I was initially considering some kind of sub-search but I'm not sure how much something like that would impact my search time wherein I'm searching through several years of data every time I run the search. The only fields I'd care about are the domain field and the _time field, so I could cut out the rest, but I don't think that'd be enough.
In this instance, would it be better to setup an accelerated data model instead and have it update at an interval(once every four hours, maybe?)? Or some kind of lookup table, perhaps? I also considered summary indexing, but I don't know enough about the specific of that feature set to draw any conclusions.
Just looking to see what my best option is~ I plan to pass this search to SOC analysts to help them search through email, hence it'd be a search run frequently.
I ended up choosing a little of all options! Created an accelerated data model to gather the data then used tstats in a report to actually process the data. That report uses outputlookup to create a lookup file from the report and is scheduled to run every 15 minutes and update the CSV with new data.
I ended up choosing a little of all options! Created an accelerated data model to gather the data then used tstats in a report to actually process the data. That report uses outputlookup to create a lookup file from the report and is scheduled to run every 15 minutes and update the CSV with new data.
I think easiest approach could be use a summary index or a lookup table.
Eg. for lookup table
index=email
| stats earliest(_time) as first_seen by domain
| outputlookup domain_first_seen.csv
Then in your main search add lookup or use appendcols/join if you are using summary index.
index=email
| lookup domain_first_seen.csv domain OUTPUT first_seen
Regards,
Prewin
If this answer helped you, please consider marking it as the solution or giving a Karma. Thanks!
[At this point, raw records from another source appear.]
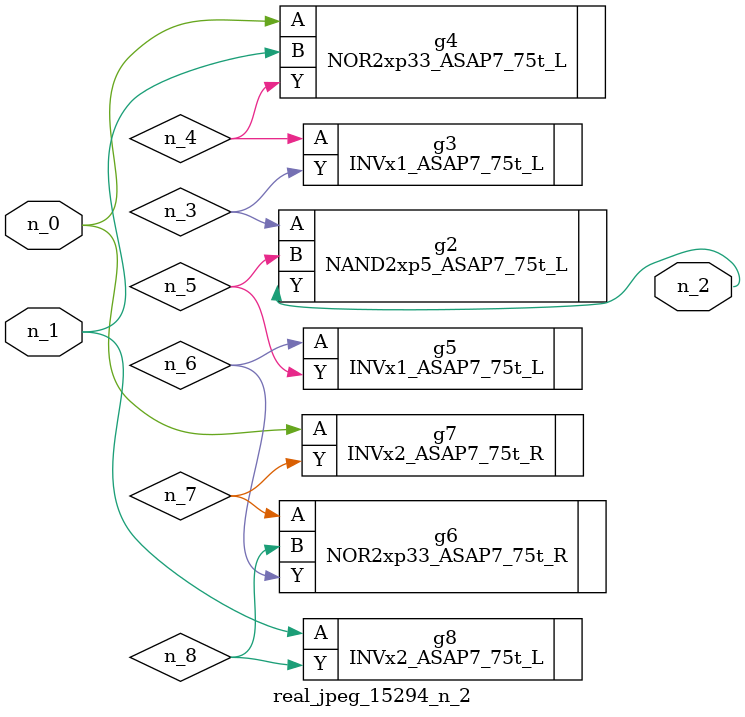
<source format=v>
module real_jpeg_15294_n_2 (n_1, n_0, n_2);

input n_1;
input n_0;

output n_2;

wire n_5;
wire n_4;
wire n_8;
wire n_6;
wire n_7;
wire n_3;

NOR2xp33_ASAP7_75t_L g4 ( 
.A(n_0),
.B(n_1),
.Y(n_4)
);

INVx2_ASAP7_75t_R g7 ( 
.A(n_0),
.Y(n_7)
);

INVx2_ASAP7_75t_L g8 ( 
.A(n_1),
.Y(n_8)
);

NAND2xp5_ASAP7_75t_L g2 ( 
.A(n_3),
.B(n_5),
.Y(n_2)
);

INVx1_ASAP7_75t_L g3 ( 
.A(n_4),
.Y(n_3)
);

INVx1_ASAP7_75t_L g5 ( 
.A(n_6),
.Y(n_5)
);

NOR2xp33_ASAP7_75t_R g6 ( 
.A(n_7),
.B(n_8),
.Y(n_6)
);


endmodule
</source>
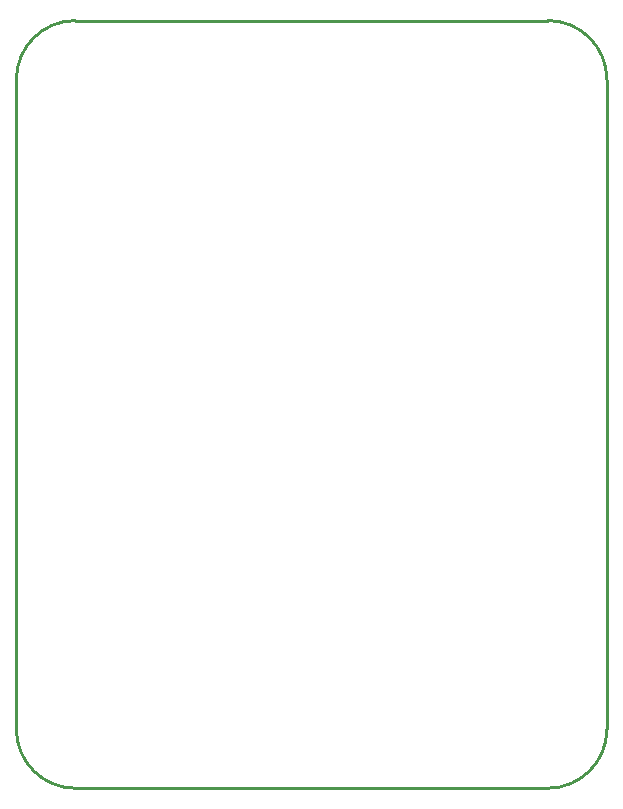
<source format=gko>
G04 Layer: BoardOutlineLayer*
G04 EasyEDA Pro v2.1.59.0ce47373.225d47, 2024-05-24 15:24:34*
G04 Gerber Generator version 0.3*
G04 Scale: 100 percent, Rotated: No, Reflected: No*
G04 Dimensions in millimeters*
G04 Leading zeros omitted, absolute positions, 3 integers and 5 decimals*
%FSLAX35Y35*%
%MOMM*%
%ADD10C,0.254*%
G75*


G04 Rect Start*
G54D10*
G01X-5003800Y5989700D02*
G01X-5003800Y489700D01*
G03X-4503800Y-10300I500000J0D01*
G01X-503800D01*
G03X-3800Y489700I0J500000D01*
G01Y5989700D01*
G03X-503800Y6489700I-500000J0D01*
G01X-4503800D01*
G03X-5003800Y5989700I0J-500000D01*
G04 Rect End*

M02*

</source>
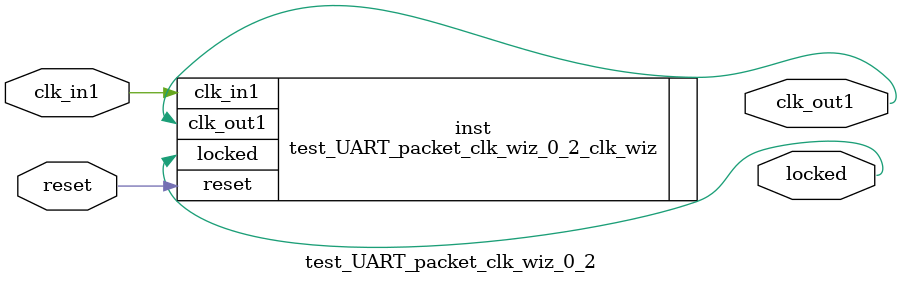
<source format=v>


`timescale 1ps/1ps

(* CORE_GENERATION_INFO = "test_UART_packet_clk_wiz_0_2,clk_wiz_v6_0_6_0_0,{component_name=test_UART_packet_clk_wiz_0_2,use_phase_alignment=true,use_min_o_jitter=false,use_max_i_jitter=false,use_dyn_phase_shift=false,use_inclk_switchover=false,use_dyn_reconfig=false,enable_axi=0,feedback_source=FDBK_AUTO,PRIMITIVE=MMCM,num_out_clk=1,clkin1_period=10.000,clkin2_period=10.000,use_power_down=false,use_reset=true,use_locked=true,use_inclk_stopped=false,feedback_type=SINGLE,CLOCK_MGR_TYPE=NA,manual_override=false}" *)

module test_UART_packet_clk_wiz_0_2 
 (
  // Clock out ports
  output        clk_out1,
  // Status and control signals
  input         reset,
  output        locked,
 // Clock in ports
  input         clk_in1
 );

  test_UART_packet_clk_wiz_0_2_clk_wiz inst
  (
  // Clock out ports  
  .clk_out1(clk_out1),
  // Status and control signals               
  .reset(reset), 
  .locked(locked),
 // Clock in ports
  .clk_in1(clk_in1)
  );

endmodule

</source>
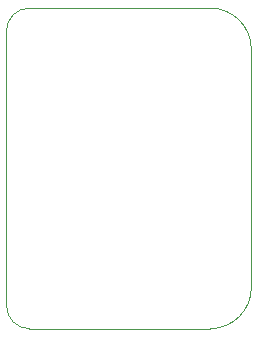
<source format=gm1>
G04 #@! TF.GenerationSoftware,KiCad,Pcbnew,8.0.1*
G04 #@! TF.CreationDate,2024-07-26T02:51:15+08:00*
G04 #@! TF.ProjectId,555Sandbox,35353553-616e-4646-926f-782e6b696361,1.0.0*
G04 #@! TF.SameCoordinates,Original*
G04 #@! TF.FileFunction,Profile,NP*
%FSLAX46Y46*%
G04 Gerber Fmt 4.6, Leading zero omitted, Abs format (unit mm)*
G04 Created by KiCad (PCBNEW 8.0.1) date 2024-07-26 02:51:15*
%MOMM*%
%LPD*%
G01*
G04 APERTURE LIST*
G04 #@! TA.AperFunction,Profile*
%ADD10C,0.050000*%
G04 #@! TD*
G04 APERTURE END LIST*
D10*
X76900000Y-94050000D02*
G75*
G02*
X74950000Y-92100000I0J1950000D01*
G01*
X95691845Y-90548952D02*
G75*
G02*
X92191845Y-94050045I-3500045J-1048D01*
G01*
X95691845Y-90548952D02*
X95685811Y-70400000D01*
X92185811Y-66900000D02*
G75*
G02*
X95685800Y-70400000I-11J-3500000D01*
G01*
X74950000Y-92100000D02*
X74950000Y-68850000D01*
X92191845Y-94050000D02*
X76900000Y-94050000D01*
X74950000Y-68850000D02*
G75*
G02*
X76900000Y-66900000I1950000J0D01*
G01*
X76900000Y-66900000D02*
X92185811Y-66900000D01*
M02*

</source>
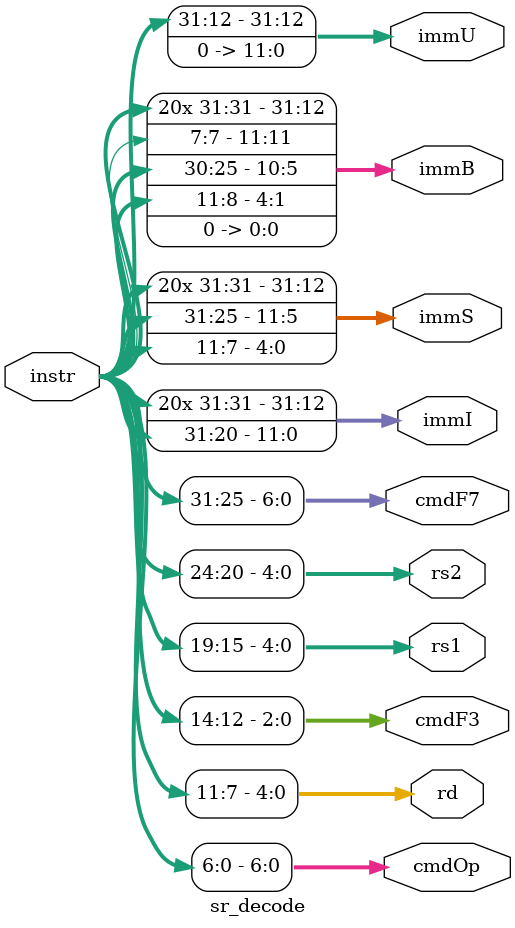
<source format=sv>

`include "sr_cpu.svh"

module sr_decode
(
    input        [31:0] instr,
    output       [ 6:0] cmdOp,
    output       [ 4:0] rd,
    output       [ 2:0] cmdF3,
    output       [ 4:0] rs1,
    output       [ 4:0] rs2,
    output       [ 6:0] cmdF7,
    output logic [31:0] immI,
    output logic [31:0] immS,
    output logic [31:0] immB,
    output logic [31:0] immU
);
    assign cmdOp = instr [ 6: 0];
    assign rd    = instr [11: 7];
    assign cmdF3 = instr [14:12];
    assign rs1   = instr [19:15];
    assign rs2   = instr [24:20];
    assign cmdF7 = instr [31:25];

    // I-type

    always_comb
    begin
        immI [10: 0] = instr [30:20];
        immI [31:11] = { 21 { instr [31] } };
    end

    // S-type

    always_comb
    begin
        immS[ 4: 0] = instr[11: 7];
        immS[10: 5] = instr[30:25];
        immS[31:11] = { 21 {instr[31]} };
    end

    // B-type

    always_comb
    begin
        immB [    0] = 1'b0;
        immB [ 4: 1] = instr [11:8];
        immB [10: 5] = instr [30:25];
        immB [   11] = instr [7];
        immB [31:12] = { 20 { instr [31] } };
    end

    // U-type

    always_comb
    begin
        immU [11: 0] = 12'b0;
        immU [31:12] = instr [31:12];
    end

endmodule

</source>
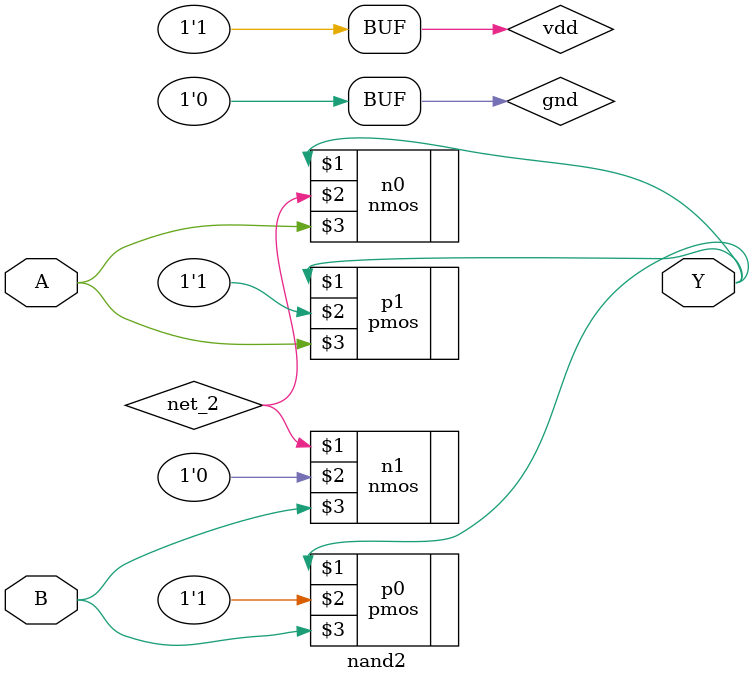
<source format=v>
module nand2(A, B, Y);
	// Initialize Inputs 
	input A, B;
	output Y;

	supply1 vdd; // supply1 is the Vdd 
	supply0 gnd; // supply0 is ground 
	wire net_2;

	// Format: gate_type individual_gate_name(inputs..., outputs...);
	// For nmos and pmos: (drain, source, gate) 
	nmos n0(Y, net_2, A);
	nmos n1(net_2, gnd, B); 
	pmos p0(Y, vdd, B);
	pmos p1(Y, vdd, A); 
	
endmodule
</source>
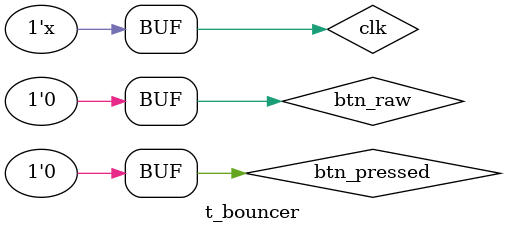
<source format=v>
`timescale 1ns / 1ps


module t_bouncer();
//      reg clock;
//    reg button;
//    wire button_sync;
//    wire button_sync_db;
//    wire edj;
//    wire rise;
//    wire fall;

//    Sync Sync_Inst
//    (
//        .clock(clock),
//        .in(button),
//        .out(button_sync)
//    );

//    debouncer
//    #(
//        .MAX_COUNT(4)
//    )
//    Debounce_Inst
//    (
//        .clock(clock),
//        .in(button_sync),
//        .out(button_sync_db),
//        .edj(edj),
//        .rise(rise),
//        .fall(fall)
//    );

//    initial
//    begin
//        clock = 0;
//    end

//    always #5 clock = ~clock;

//    always
//    begin
//        #2 button = 0; #20 button = 1; #20 button = 0;
//        #22 button = 1; #20 button = 1; #20 button = 0; #20 button = 1;
//        #22 button = 1; #20 button = 0; #20 button = 0; #20 button = 1;
//        #22 button = 0; #20 button = 1; #20 button = 1; #20 button = 0;
//        #80 $stop;
//    end

    // Inputs
	reg rst;
	reg btn_raw;
	reg clk;
	reg btn_pressed;

	// Instantiate the Unit Under Test (UUT)
	debouncer uut (
		.rst(rst),
		.clk(clk), 
		.noisy(btn_raw), 
		.clean(btn_pressed)
	);

	initial begin
		// Initialize Inputs
		btn_raw = 0;
		clk = 0;
		btn_pressed = 0;

		// Wait 10 us for global reset to finish
		#10;
        
		// Stimulus
		//#7000 btn_raw = 1;

	end
	
	always begin
		#500 clk = !clk;
	end
endmodule

</source>
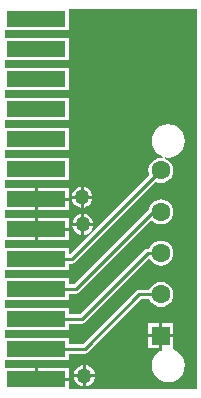
<source format=gtl>
G04*
G04 #@! TF.GenerationSoftware,Altium Limited,Altium Designer,20.0.9 (164)*
G04*
G04 Layer_Physical_Order=1*
G04 Layer_Color=255*
%FSLAX25Y25*%
%MOIN*%
G70*
G01*
G75*
%ADD10C,0.01000*%
%ADD13R,0.19685X0.05512*%
%ADD18R,0.06299X0.06299*%
%ADD19C,0.06299*%
%ADD20C,0.05000*%
G36*
X64000D02*
X21342D01*
Y2656D01*
X10500D01*
Y3156D01*
X10000D01*
Y6912D01*
X0D01*
Y9400D01*
X21342D01*
Y11626D01*
X26656D01*
X27241Y11743D01*
X27737Y12075D01*
X45469Y29807D01*
X48142D01*
X48375Y29243D01*
X49040Y28376D01*
X49907Y27711D01*
X50917Y27293D01*
X52000Y27150D01*
X53083Y27293D01*
X54093Y27711D01*
X54959Y28376D01*
X55625Y29243D01*
X56043Y30253D01*
X56185Y31336D01*
X56043Y32419D01*
X55625Y33428D01*
X54959Y34295D01*
X54093Y34960D01*
X53083Y35379D01*
X52000Y35521D01*
X50917Y35379D01*
X49907Y34960D01*
X49040Y34295D01*
X48375Y33428D01*
X48142Y32865D01*
X44836D01*
X44251Y32749D01*
X43754Y32417D01*
X26022Y14685D01*
X21342D01*
Y16912D01*
X0D01*
Y19400D01*
X21342D01*
Y21626D01*
X25656D01*
X26241Y21743D01*
X26737Y22074D01*
X47811Y43148D01*
X48314Y43093D01*
X48383Y43013D01*
X49040Y42156D01*
X49907Y41491D01*
X50917Y41073D01*
X52000Y40930D01*
X53083Y41073D01*
X54093Y41491D01*
X54959Y42156D01*
X55625Y43023D01*
X56043Y44032D01*
X56185Y45115D01*
X56043Y46199D01*
X55625Y47208D01*
X54959Y48075D01*
X54093Y48740D01*
X53083Y49158D01*
X52000Y49301D01*
X50917Y49158D01*
X49907Y48740D01*
X49040Y48075D01*
X48375Y47208D01*
X48142Y46645D01*
X47615D01*
X47030Y46528D01*
X46534Y46197D01*
X25022Y24685D01*
X21342D01*
Y26912D01*
X0D01*
Y29400D01*
X21342D01*
Y31626D01*
X23656D01*
X24241Y31743D01*
X24737Y32074D01*
X48625Y55963D01*
X49040Y55935D01*
X49907Y55270D01*
X50917Y54852D01*
X52000Y54710D01*
X53083Y54852D01*
X54093Y55270D01*
X54959Y55935D01*
X55625Y56802D01*
X56043Y57812D01*
X56185Y58895D01*
X56043Y59978D01*
X55625Y60988D01*
X54959Y61854D01*
X54093Y62520D01*
X53083Y62938D01*
X52000Y63080D01*
X50917Y62938D01*
X49907Y62520D01*
X49040Y61854D01*
X48375Y60988D01*
X47957Y59978D01*
X47903Y59566D01*
X23022Y34685D01*
X21342D01*
Y36912D01*
X0D01*
Y39400D01*
X21342D01*
Y41627D01*
X22481D01*
X23067Y41743D01*
X23563Y42074D01*
X50353Y68865D01*
X50917Y68632D01*
X52000Y68489D01*
X53083Y68632D01*
X54093Y69050D01*
X54959Y69715D01*
X55625Y70582D01*
X56043Y71591D01*
X56185Y72674D01*
X56043Y73758D01*
X55625Y74767D01*
X54959Y75634D01*
X54093Y76299D01*
X53423Y76577D01*
X53553Y77064D01*
X54480Y76942D01*
X55923Y77132D01*
X57268Y77689D01*
X58423Y78575D01*
X59309Y79729D01*
X59866Y81074D01*
X60056Y82517D01*
X59866Y83960D01*
X59309Y85305D01*
X58423Y86459D01*
X57268Y87345D01*
X55923Y87902D01*
X54480Y88092D01*
X53037Y87902D01*
X51693Y87345D01*
X50538Y86459D01*
X49652Y85305D01*
X49095Y83960D01*
X48905Y82517D01*
X49095Y81074D01*
X49652Y79729D01*
X50538Y78575D01*
X51693Y77689D01*
X52698Y77272D01*
X52567Y76785D01*
X52000Y76860D01*
X50917Y76717D01*
X49907Y76299D01*
X49040Y75634D01*
X48375Y74767D01*
X47957Y73758D01*
X47815Y72674D01*
X47957Y71591D01*
X48191Y71028D01*
X21848Y44685D01*
X21342D01*
Y46912D01*
X0D01*
Y49400D01*
X10000D01*
Y53156D01*
X10500D01*
D01*
X10000D01*
Y56912D01*
X0D01*
Y59400D01*
X10000D01*
Y63156D01*
Y66912D01*
X0D01*
Y69400D01*
X21342D01*
Y76912D01*
X0D01*
Y79400D01*
X21342D01*
Y86912D01*
X0D01*
Y89400D01*
X21342D01*
Y96912D01*
X0D01*
Y99400D01*
X21342D01*
Y106912D01*
X0D01*
Y109400D01*
X21342D01*
Y116912D01*
X0D01*
Y119400D01*
X21342D01*
Y126500D01*
X64000D01*
Y0D01*
D02*
G37*
%LPC*%
G36*
X26241Y67214D02*
Y64250D01*
X29206D01*
X29151Y64664D01*
X28798Y65515D01*
X28237Y66246D01*
X27506Y66807D01*
X26655Y67160D01*
X26241Y67214D01*
D02*
G37*
G36*
X25241D02*
X24827Y67160D01*
X23976Y66807D01*
X23245Y66246D01*
X22684Y65515D01*
X22331Y64664D01*
X22277Y64250D01*
X25241D01*
Y67214D01*
D02*
G37*
G36*
X21342Y66912D02*
X11000D01*
Y63656D01*
X21342D01*
Y66912D01*
D02*
G37*
G36*
X29206Y63250D02*
X26241D01*
Y60286D01*
X26655Y60340D01*
X27506Y60693D01*
X28237Y61254D01*
X28798Y61985D01*
X29151Y62836D01*
X29206Y63250D01*
D02*
G37*
G36*
X25241D02*
X22277D01*
X22331Y62836D01*
X22684Y61985D01*
X23245Y61254D01*
X23976Y60693D01*
X24827Y60340D01*
X25241Y60286D01*
Y63250D01*
D02*
G37*
G36*
X21342Y62656D02*
X11000D01*
Y59400D01*
X21342D01*
Y62656D01*
D02*
G37*
G36*
X26522Y58174D02*
Y55209D01*
X29487D01*
X29432Y55623D01*
X29080Y56475D01*
X28519Y57206D01*
X27788Y57767D01*
X26936Y58119D01*
X26522Y58174D01*
D02*
G37*
G36*
X25522D02*
X25109Y58119D01*
X24257Y57767D01*
X23526Y57206D01*
X22965Y56475D01*
X22613Y55623D01*
X22558Y55209D01*
X25522D01*
Y58174D01*
D02*
G37*
G36*
X21342Y56912D02*
X11000D01*
Y53656D01*
X21342D01*
Y56912D01*
D02*
G37*
G36*
X29487Y54210D02*
X26522D01*
Y51245D01*
X26936Y51300D01*
X27788Y51652D01*
X28519Y52213D01*
X29080Y52944D01*
X29432Y53796D01*
X29487Y54210D01*
D02*
G37*
G36*
X25522D02*
X22558D01*
X22613Y53796D01*
X22965Y52944D01*
X23526Y52213D01*
X24257Y51652D01*
X25109Y51300D01*
X25522Y51245D01*
Y54210D01*
D02*
G37*
G36*
X21342Y52656D02*
X11000D01*
Y49400D01*
X21342D01*
Y52656D01*
D02*
G37*
G36*
X56150Y21706D02*
X52500D01*
Y18056D01*
X56150D01*
Y21706D01*
D02*
G37*
G36*
X51500D02*
X47850D01*
Y18056D01*
X51500D01*
Y21706D01*
D02*
G37*
G36*
Y17056D02*
X47850D01*
Y13407D01*
X51500D01*
Y17056D01*
D02*
G37*
G36*
X27022Y7736D02*
Y4772D01*
X29987D01*
X29932Y5185D01*
X29580Y6037D01*
X29019Y6768D01*
X28288Y7329D01*
X27436Y7681D01*
X27022Y7736D01*
D02*
G37*
G36*
X26022D02*
X25609Y7681D01*
X24757Y7329D01*
X24026Y6768D01*
X23465Y6037D01*
X23112Y5185D01*
X23058Y4772D01*
X26022D01*
Y7736D01*
D02*
G37*
G36*
X21342Y6912D02*
X11000D01*
Y3656D01*
X21342D01*
Y6912D01*
D02*
G37*
G36*
X56150Y17056D02*
X52500D01*
Y13273D01*
X52573Y12907D01*
X51693Y12542D01*
X50538Y11656D01*
X49652Y10501D01*
X49095Y9157D01*
X48905Y7714D01*
X49095Y6271D01*
X49652Y4926D01*
X50538Y3771D01*
X51693Y2885D01*
X53037Y2328D01*
X54480Y2138D01*
X55923Y2328D01*
X57268Y2885D01*
X58423Y3771D01*
X59309Y4926D01*
X59866Y6271D01*
X60056Y7714D01*
X59866Y9157D01*
X59309Y10501D01*
X58423Y11656D01*
X57268Y12542D01*
X56269Y12956D01*
X56150Y13407D01*
X56150Y13546D01*
Y17056D01*
D02*
G37*
G36*
X29987Y3771D02*
X27022D01*
Y807D01*
X27436Y862D01*
X28288Y1214D01*
X29019Y1775D01*
X29580Y2506D01*
X29932Y3358D01*
X29987Y3771D01*
D02*
G37*
G36*
X26022D02*
X23058D01*
X23112Y3358D01*
X23465Y2506D01*
X24026Y1775D01*
X24757Y1214D01*
X25609Y862D01*
X26022Y807D01*
Y3771D01*
D02*
G37*
%LPD*%
D10*
X49395Y58895D02*
X52000D01*
X23656Y33156D02*
X49395Y58895D01*
X10500Y33156D02*
X23656D01*
X44836Y31336D02*
X52000D01*
X26656Y13156D02*
X44836Y31336D01*
X10500Y13156D02*
X26656D01*
X22481Y43156D02*
X52000Y72674D01*
X10500Y43156D02*
X22481D01*
X25656Y23156D02*
X47615Y45115D01*
X10500Y23156D02*
X25656D01*
X47615Y45115D02*
X52000D01*
D13*
X10500Y123156D02*
D03*
Y113156D02*
D03*
Y103156D02*
D03*
Y93156D02*
D03*
Y83156D02*
D03*
Y73156D02*
D03*
Y63156D02*
D03*
Y53156D02*
D03*
Y43156D02*
D03*
Y33156D02*
D03*
Y23156D02*
D03*
Y13156D02*
D03*
Y3156D02*
D03*
D18*
X52000Y17556D02*
D03*
D19*
Y31336D02*
D03*
Y45115D02*
D03*
Y58895D02*
D03*
Y72674D02*
D03*
D20*
X26522Y4272D02*
D03*
X26022Y54710D02*
D03*
X25741Y63750D02*
D03*
M02*

</source>
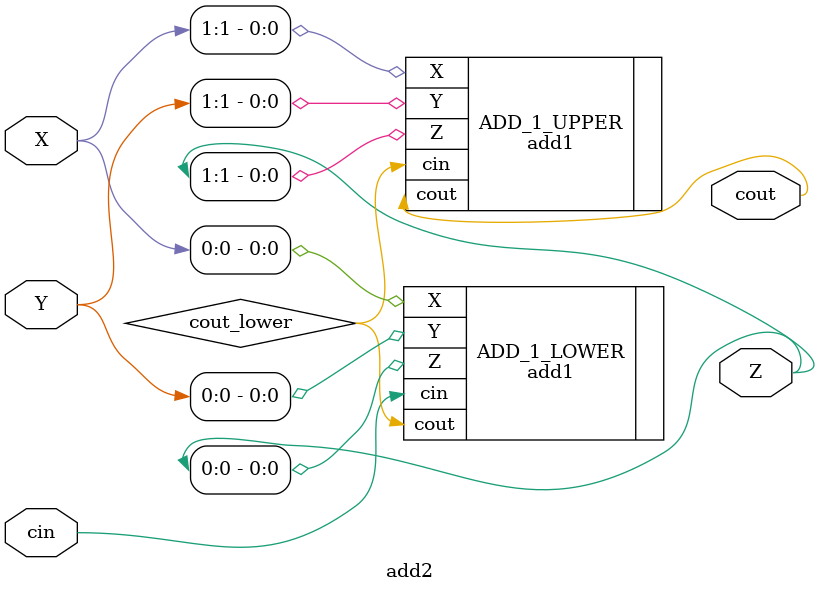
<source format=v>
`timescale 1ns / 1ps
`default_nettype none //helps catch typo-related bugs
module add2(X,Y,Z,cin,cout);

	//parameter definitions

	//port definitions - customize for different bit widths
	input  wire [1:0] X;
	input  wire [1:0] Y;
	output wire [1:0] Z;
	input  wire cin;
	output wire cout;
	
	wire cout_lower; 
	
	add1 ADD_1_LOWER(.X(X[0]), .Y(Y[0]), .Z(Z[0]), .cin(cin), .cout(cout_lower));
   add1 ADD_1_UPPER(.X(X[1]), .Y(Y[1]), .Z(Z[1]), .cin(cout_lower), .cout(cout)); 	


endmodule
`default_nettype wire //some Xilinx IP requires that the default_nettype be set to wire

</source>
Building a lookup is perhaps the easiest. Assuming domain is already extracted, you could do
sourcetype = mailstuff domain=* earliest=0
| stats min(_time) as first_seen by domain
| output lookup DomainFirstAppeared
Of course, you need to define lookup DomainFirstAppeared.
After this, you can add this field first_seen in any search using lookup command, like this
sourcetype = mailstuff
| lookup DomainFirstAppeared domain